Collected data
______

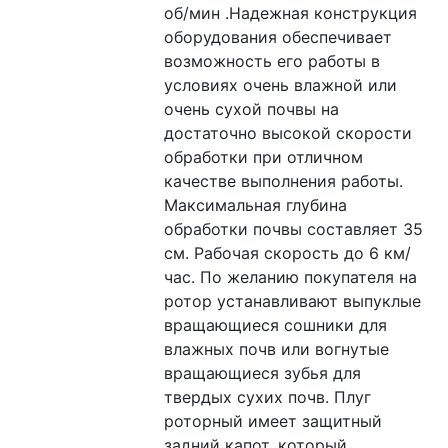
об/мин .Надежная конструкция 
оборудования обеспечивает 
возможность его работы в 
условиях очень влажной или 
очень сухой почвы на 
достаточно высокой скорости 
обработки при отличном 
качестве выполнения работы. 
Максимальная глубина 
обработки почвы составляет 35 
см. Рабочая скорость до 6 км/
час. По желанию покупателя на 
ротор устанавливают выпуклые 
вращающиеся сошники для 
влажных почв или вогнутые 
вращающиеся зубья для 
твердых сухих почв. Плуг 
роторный имеет защитный 
задний капот, который 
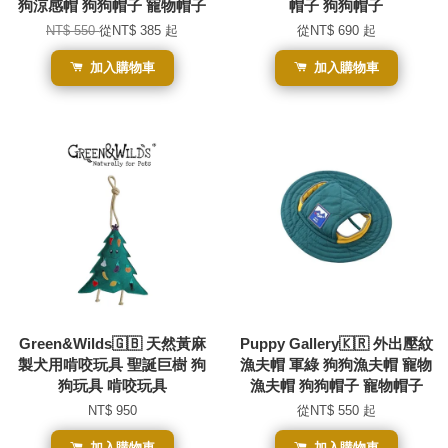
狗涼感帽 狗狗帽子 寵物帽子
帽子 狗狗帽子
NT$ 550
從
NT$ 385
起
從
NT$ 690
起
加入購物車
加入購物車
Green&Wilds🇬🇧 天然黃麻
Puppy Gallery🇰🇷 外出壓紋
製犬用啃咬玩具 聖誕巨樹 狗
漁夫帽 軍綠 狗狗漁夫帽 寵物
狗玩具 啃咬玩具
漁夫帽 狗狗帽子 寵物帽子
NT$ 950
從
NT$ 550
起
加入購物車
加入購物車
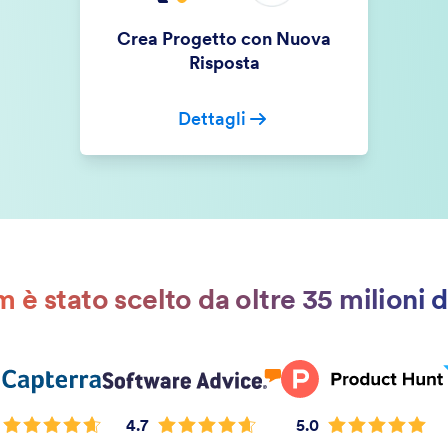
Crea Progetto con Nuova
Risposta
Dettagli
 è stato scelto da oltre 35 milioni d
4.7
5.0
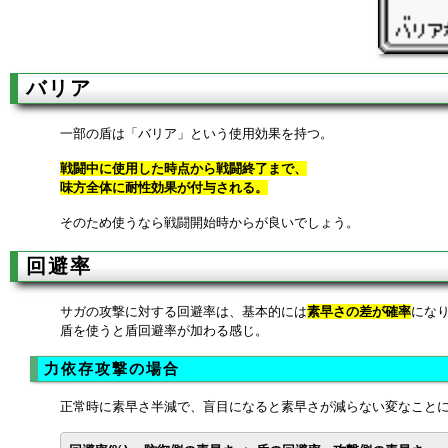
バリア
一部の盾は「バリア」という使用効果を持つ。
戦闘中に使用した時点から戦闘終了まで、
味方全体に耐性効果が付与される。
そのため使うなら戦闘開始時からが良いでしょう。
回避率
サガの攻撃に対する回避率は、基本的には
素早さの差が確率
にな
盾を使うと盾回避率が加わる感じ。
力依存攻撃の場合
正常時に素早さ半減で、盲目になると素早さが減らない変なこと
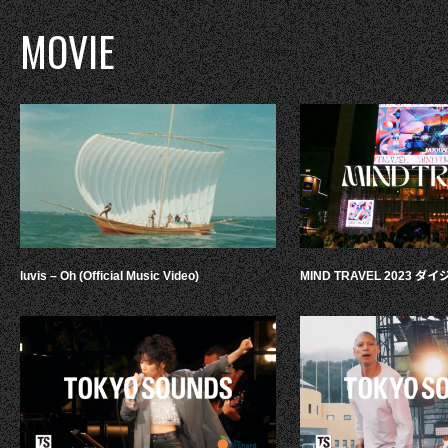
MOVIE
luvis – Oh (Official Music Video)
MIND TRAVEL 2023 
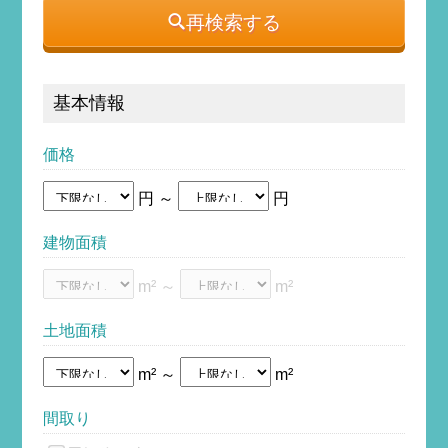
再検索する
基本情報
価格
円 ～
円
建物面積
m² ～
m²
土地面積
m² ～
m²
間取り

______

DIRECTIONS: Only the pictures may be dropped; print every record exactly as given.

ANSWER TO THIS PROBLEM:
об/мин .Надежная конструкция 
оборудования обеспечивает 
возможность его работы в 
условиях очень влажной или 
очень сухой почвы на 
достаточно высокой скорости 
обработки при отличном 
качестве выполнения работы. 
Максимальная глубина 
обработки почвы составляет 35 
см. Рабочая скорость до 6 км/
час. По желанию покупателя на 
ротор устанавливают выпуклые 
вращающиеся сошники для 
влажных почв или вогнутые 
вращающиеся зубья для 
твердых сухих почв. Плуг 
роторный имеет защитный 
задний капот, который 
狗涼感帽 狗狗帽子 寵物帽子
帽子 狗狗帽子
NT$ 550
從
NT$ 385
起
從
NT$ 690
起
加入購物車
加入購物車
Green&Wilds🇬🇧 天然黃麻
Puppy Gallery🇰🇷 外出壓紋
製犬用啃咬玩具 聖誕巨樹 狗
漁夫帽 軍綠 狗狗漁夫帽 寵物
狗玩具 啃咬玩具
漁夫帽 狗狗帽子 寵物帽子
NT$ 950
從
NT$ 550
起
加入購物車
加入購物車
Crea Progetto con Nuova
Risposta
Dettagli
 è stato scelto da oltre 35 milioni d
4.7
5.0
バリア
一部の盾は「バリア」という使用効果を持つ。
戦闘中に使用した時点から戦闘終了まで、
味方全体に耐性効果が付与される。
そのため使うなら戦闘開始時からが良いでしょう。
回避率
サガの攻撃に対する回避率は、基本的には
素早さの差が確率
にな
盾を使うと盾回避率が加わる感じ。
力依存攻撃の場合
正常時に素早さ半減で、盲目になると素早さが減らない変なこと
MOVIE
luvis – Oh (Official Music Video)
MIND TRAVEL 2023 
再検索する
基本情報
価格
円 ～
円
建物面積
m² ～
m²
土地面積
m² ～
m²
間取り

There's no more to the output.